Exercise goal - Your answer must be every line of the data that holds the string "times".

Provided data -
· · · ·
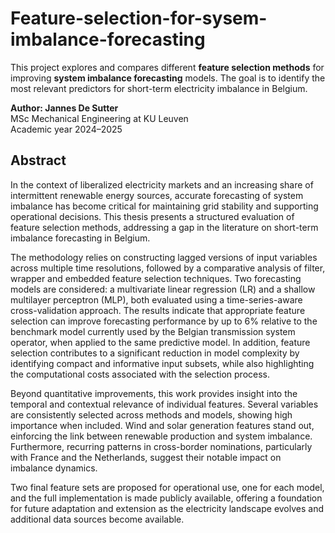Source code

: # Feature-selection-for-sysem-imbalance-forecasting
This project explores and compares different **feature selection methods** for improving **system imbalance forecasting** models. The goal is to identify the most relevant predictors for short-term electricity imbalance in Belgium.

**Author: Jannes De Sutter**  
MSc Mechanical Engineering at KU Leuven  
Academic year 2024–2025

## Abstract

In the context of liberalized electricity markets and an increasing share of intermittent renewable energy sources, accurate forecasting of system imbalance has become critical for maintaining grid stability and supporting operational decisions. This thesis presents a structured evaluation of feature selection methods, addressing a gap in the literature on short-term imbalance forecasting in Belgium.

The methodology relies on constructing lagged versions of input variables across multiple time resolutions, followed by a comparative analysis of filter, wrapper and embedded feature selection techniques. Two forecasting models are considered: a multivariate linear regression (LR) and a shallow multilayer perceptron (MLP), both evaluated using a time-series-aware cross-validation approach. The results indicate that appropriate feature selection can improve forecasting performance by up to 6% relative to the benchmark model currently used by the Belgian transmission system operator, when applied to the same predictive model. In addition, feature selection contributes to a significant reduction in model complexity by identifying compact and informative input subsets, while also highlighting the computational costs associated with the selection process.

Beyond quantitative improvements, this work provides insight into the temporal and contextual relevance of individual features. Several variables are consistently selected across methods and models, showing high importance when included. Wind and solar generation features stand out, einforcing the link between renewable production and system imbalance. Furthermore, recurring patterns in cross-border nominations, particularly with France and the Netherlands, suggest their notable impact on imbalance dynamics. 

Two final feature sets are proposed for operational use, one for each model, and the full implementation is made publicly available, offering a foundation for future adaptation and extension as the electricity landscape evolves and additional data sources become available.

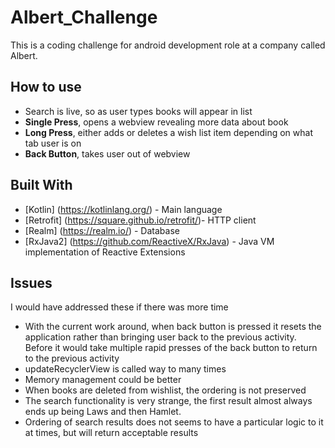 # Albert_Challenge

This is a coding challenge for android development role at a company called Albert. 

## How to use

* Search is live, so as user types books will appear in list
* **Single Press**, opens a webview revealing more data about book
* **Long Press**, either adds or deletes a wish list item depending on what tab user is on
* **Back Button**, takes user out of webview

## Built With

* [Kotlin] (https://kotlinlang.org/) - Main language
* [Retrofit] (https://square.github.io/retrofit/)- HTTP client
* [Realm] (https://realm.io/) - Database
* [RxJava2] (https://github.com/ReactiveX/RxJava) - Java VM implementation of Reactive Extensions

## Issues 

I would have addressed these if there was more time

* With the current work around, when back button is pressed it resets the application rather than bringing user back to the previous activity. Before it would take multiple rapid presses of the back button to return to the previous activity
* updateRecyclerView is called way to many times
* Memory management could be better
* When books are deleted from wishlist, the ordering is not preserved
* The search functionality is very strange, the first result almost always ends up being Laws and then Hamlet. 
* Ordering of search results does not seems to have a particular logic to it at times, but will return acceptable results






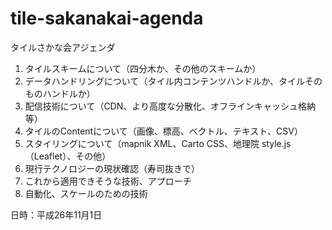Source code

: tile-sakanakai-agenda
=====================

タイルさかな会アジェンダ

1. タイルスキームについて（四分木か、その他のスキームか）
2. データハンドリングについて（タイル内コンテンツハンドルか、タイルそのものハンドルか）
3. 配信技術について（CDN、より高度な分散化、オフラインキャッシュ格納等）
4. タイルのContentについて（画像、標高、ベクトル、テキスト、CSV）
5. スタイリングについて（mapnik XML、Carto CSS、地理院 style.js（Leaflet）、その他）
6. 現行テクノロジーの現状確認（寿司抜きで）
7. これから適用できそうな技術、アプローチ
8. 自動化、スケールのための技術

日時：平成26年11月1日
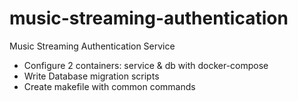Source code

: # music-streaming-authentication
Music Streaming Authentication Service

- Configure 2 containers: service & db with docker-compose
- Write Database migration scripts
- Create makefile with common commands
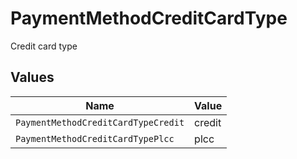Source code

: # PaymentMethodCreditCardType

Credit card type


## Values

| Name                                | Value                               |
| ----------------------------------- | ----------------------------------- |
| `PaymentMethodCreditCardTypeCredit` | credit                              |
| `PaymentMethodCreditCardTypePlcc`   | plcc                                |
· · · ·
Answer section -
* updateRecyclerView is called way to many times
* Ordering of search results does not seems to have a particular logic to it at times, but will return acceptable results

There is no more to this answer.